Thursday: Self-Center Living Versus Christ-Centered Living

Paul thought it necessary in letters to the churches in Galatia and Ephesus to describe the difference in people who are self-centered versus those who centered in Christ. The contrast is stark; the differences are clear.

But we must remember that the transformation that takes place is not only apparent on the outside. It goes beyond outward behavior and habits. It touches the heart and encompasses:

  1. a new outlook and thought patterns,
  2. improved values that motivate our behaviors, and
  3. more forgiveness and compassion for others.

Without God’s Spirit, we…

  • are controlled by negative passions
  • are enslaved to habits
  • are self-indulgent and boastful
  • do not recognize our need for forgiveness.

With God’s Spirit, we…

  • are controlled by the Holy Spirit’s guidance and influence
  • are free from destructive habits
  • are compassionate and humble in our interactions with others
  • recognize the need for God’s forgiveness and praise Him for what He has done for us.

Discussion Questions: Read Galatians 5:16-26 and Ephesians 5:1-9, 17-20. Why do you think Paul found it necessary to describe sin in such detail to these church members?
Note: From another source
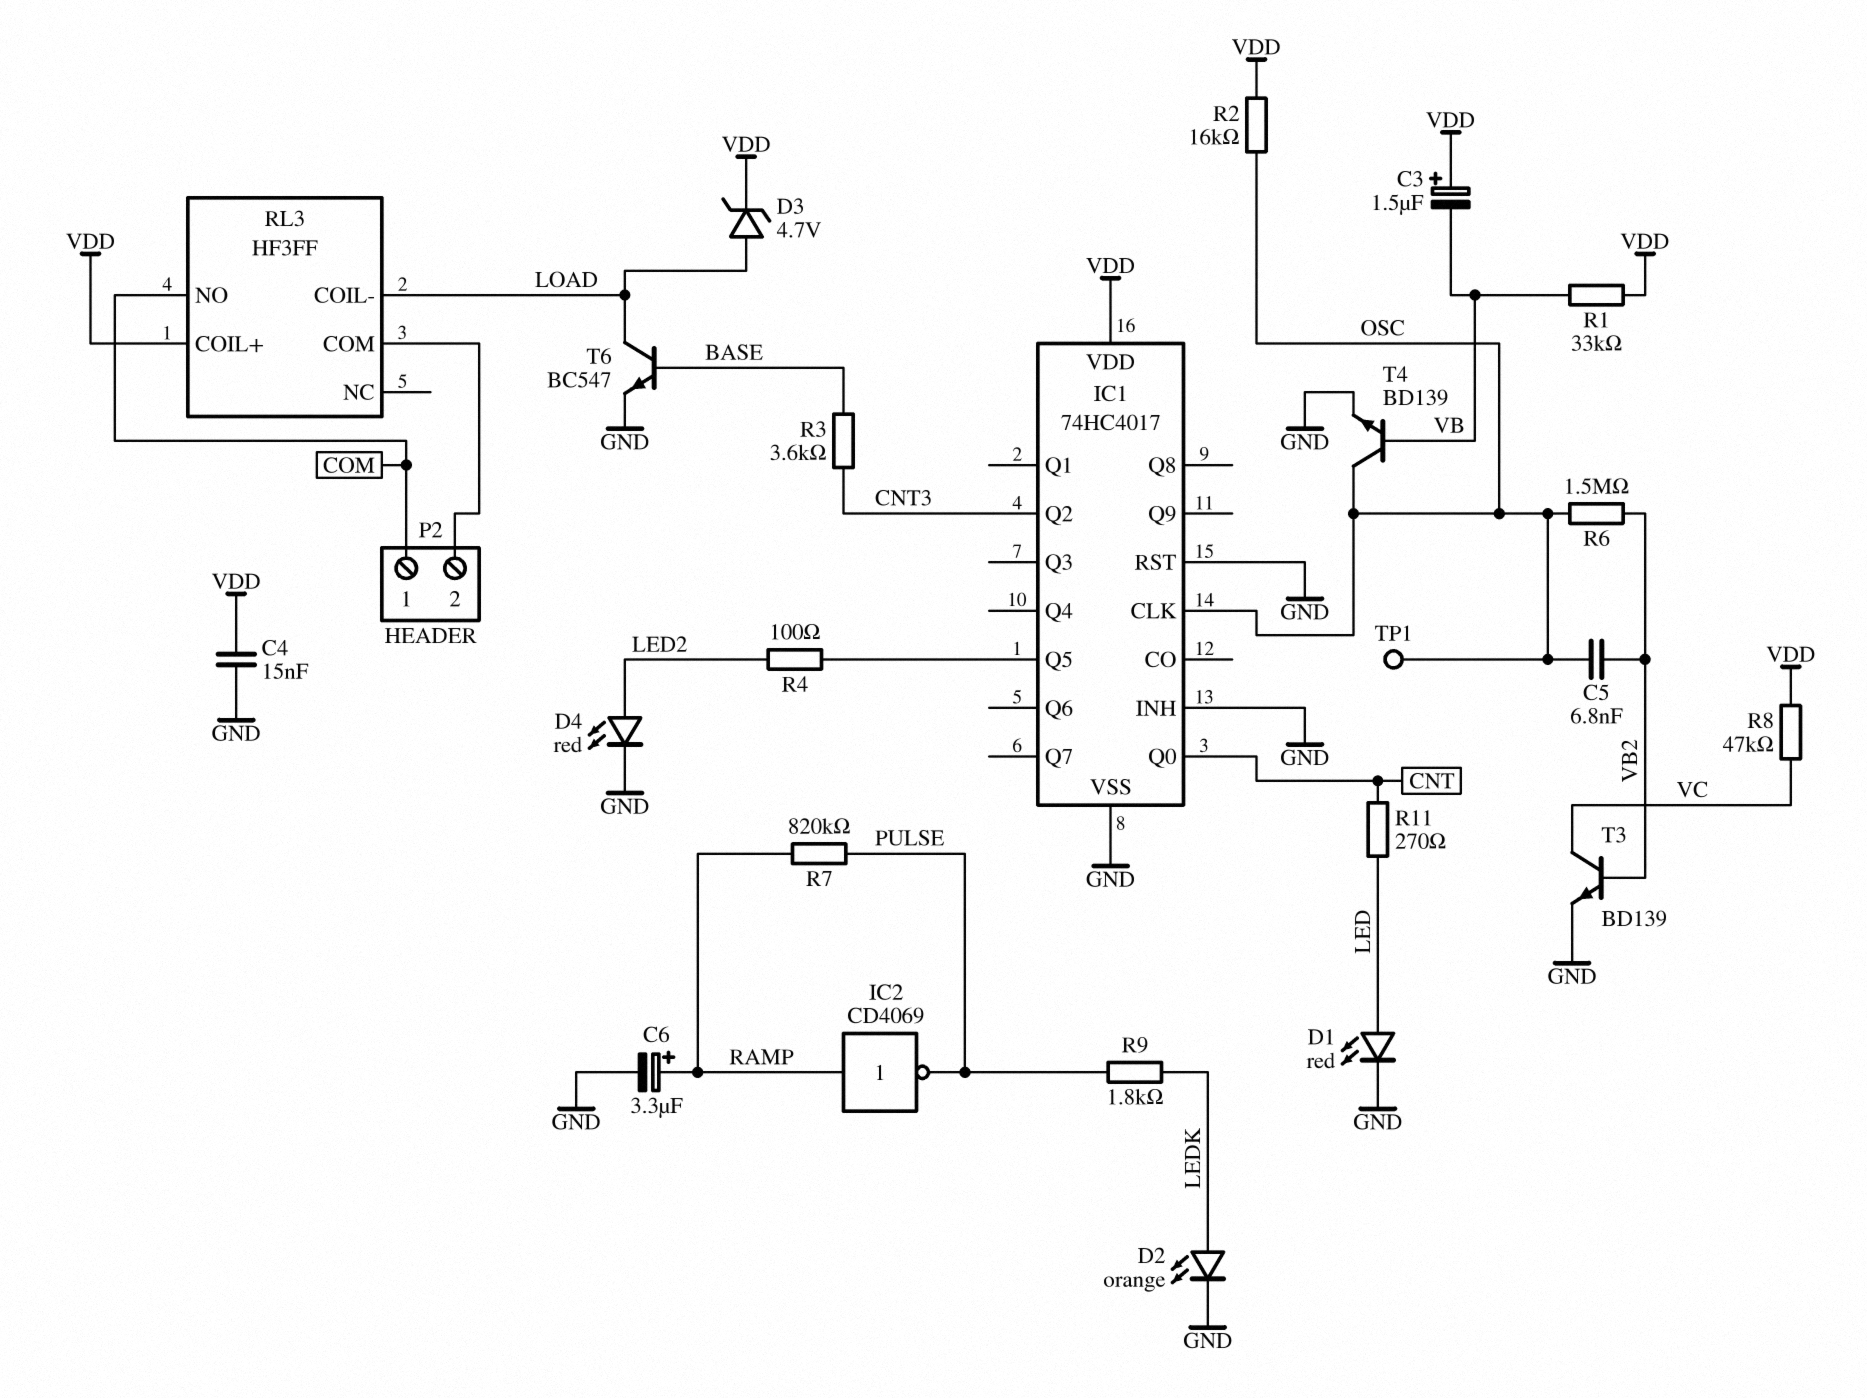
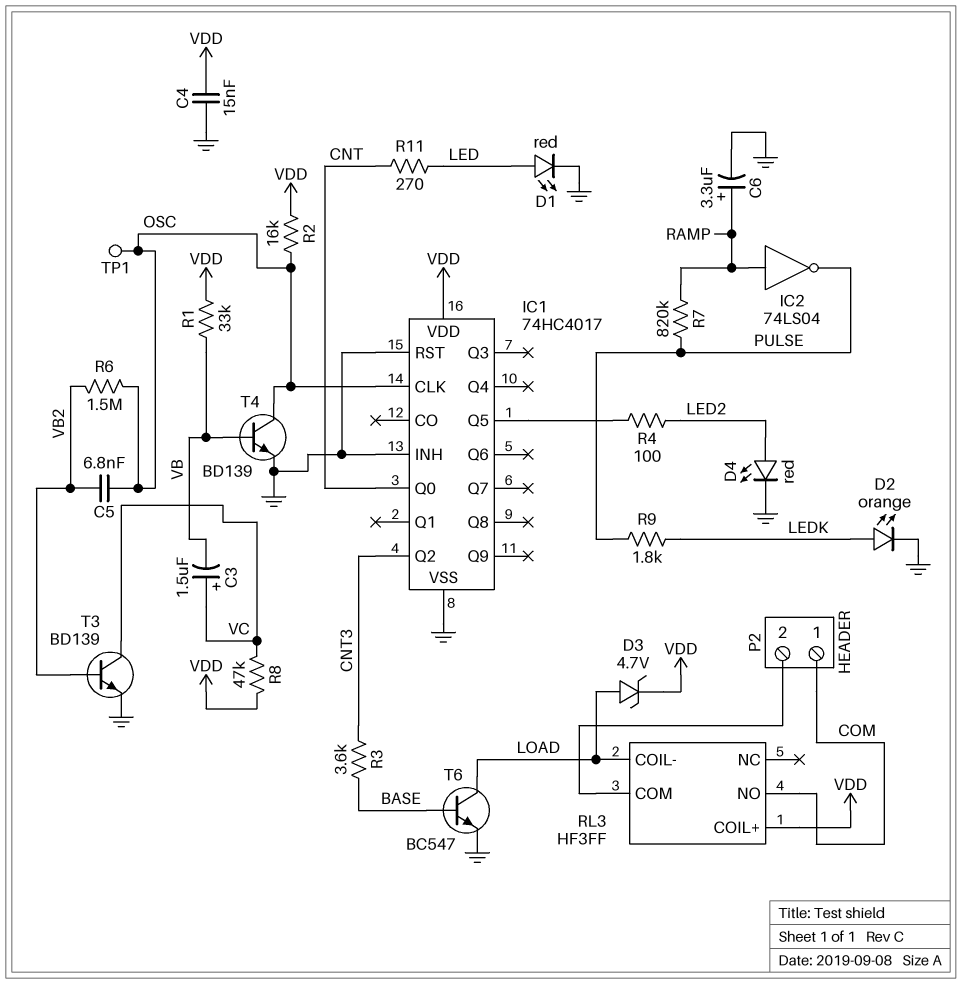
C3: 1.5uF (plus VDD, minus VB) -> 1.5uF (plus VC, minus VB)
IC2: NOT CD4069 (in RAMP, out PULSE) -> NOT 74LS04 (in RAMP, out PULSE)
Read 2 Corinthians 5:14. In what sense does Christ “compel” or “control” us? How is our power of choice still protected, when we choose to serve God? How does Satan try to take that choice away, when we choose to follow him?

Read Philippians 1:6 and 2 Peter 3:10. To what does the day of the Lord usually refer? How long will the Holy Spirit be working on our hearts then?


Many verses in the Bible speak about true freedom in Christ (Psalm 119:45, Luke 4:18, John 8:34-36, 2 Corinthians 3:17, and Galatians 5:1).

When we are baptized and filled with the Holy Spirit, we experience this freedom. The spiritual blessings that accompany it are many and varied for each individual. But two things seem to be apparent for most of us:

  1. a desire to abandon our negative habits and thought patterns
  2. a desire to abide in the power of the Holy Spirit, which frees us from all that brings us down

Surrendering to God and making our hearts ready for the indwelling of His Spirit is the only way we can enjoy true freedom in this sinful, fallen world.

Parting Words

It seems that control is something we all struggle with in our lives. Either someone or something wants to control us, or we find ourselves in the position of controlling others.

In a spiritual sense, this same issue of control is felt. Either God holds a place of sovereignty over us, or Satan claims title to our souls.

By allowing and encouraging God’s Holy Spirit to control us, to fill us, we can experience the only way to be free of the crushing control of this sinful world and Satan, who is ultimately responsible for that sin.

To be baptized and filled with the Holy Spirit then is just letting God have control, giving Him permission to enter our hearts and strengthen us for the struggles ahead. It means more than a behavior modification, an improvement over our old selves. We are changed inwardly and solidly into disciples, ambassadors for God.